» Document passage
# # # #
After formulating an experimental plan, we needed to have some datasets to run those experiments on. There are some requirements that classify a good dataset for this task: it must be non-trivial in size, needs to include a protective attribute (such as gender or race), and it must have some true ranking. While it is possible to find a datasets that satisfies two out of the three requirements, it becomes difficult to satisfy all of the requirements.
Encompassing a dataset from Rankit, list of Fifa 2018 players was added as a possibility. It contained 17981 players, has a protective attribute (age and nationality), and potentially has a true ranking. The true ranking can be based on goals scored, or money earned by the player. Some ranking data can also be found over this datasets, although it does not encompass all of the players.
Hospitals and doctors also have a significant amount of data, both attribute and entity-vise. However, finding a true ranking might prove to be impossible.
# # # #
» Study material
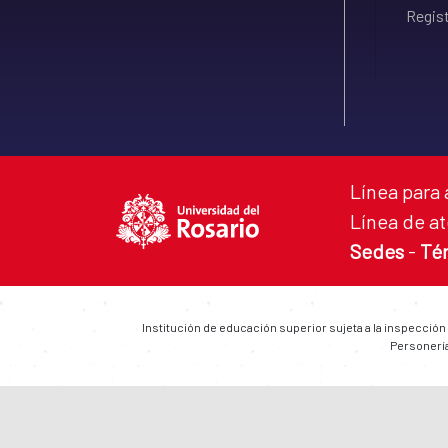
Regist
Línea para 
Línea de at
Sedes
-
Té
Institución de educación superior sujeta a la inspección
Personería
# # # #
» Work item A
In the passage on choosing datasets, how many players did the Fifa 2018 list contain?
» Work item B
From the passage on choosing datasets, write out the part that opens with the words containing "After formulating an" and closes with "of the requirements.".

» Answer space A
17981 players

» Answer space B
After formulating an experimental plan, we needed to have some datasets to run those experiments on. There are some requirements that classify a good dataset for this task: it must be non-trivial in size, needs to include a protective attribute (such as gender or race), and it must have some true ranking. While it is possible to find a datasets that satisfies two out of the three requirements, it becomes difficult to satisfy all of the requirements.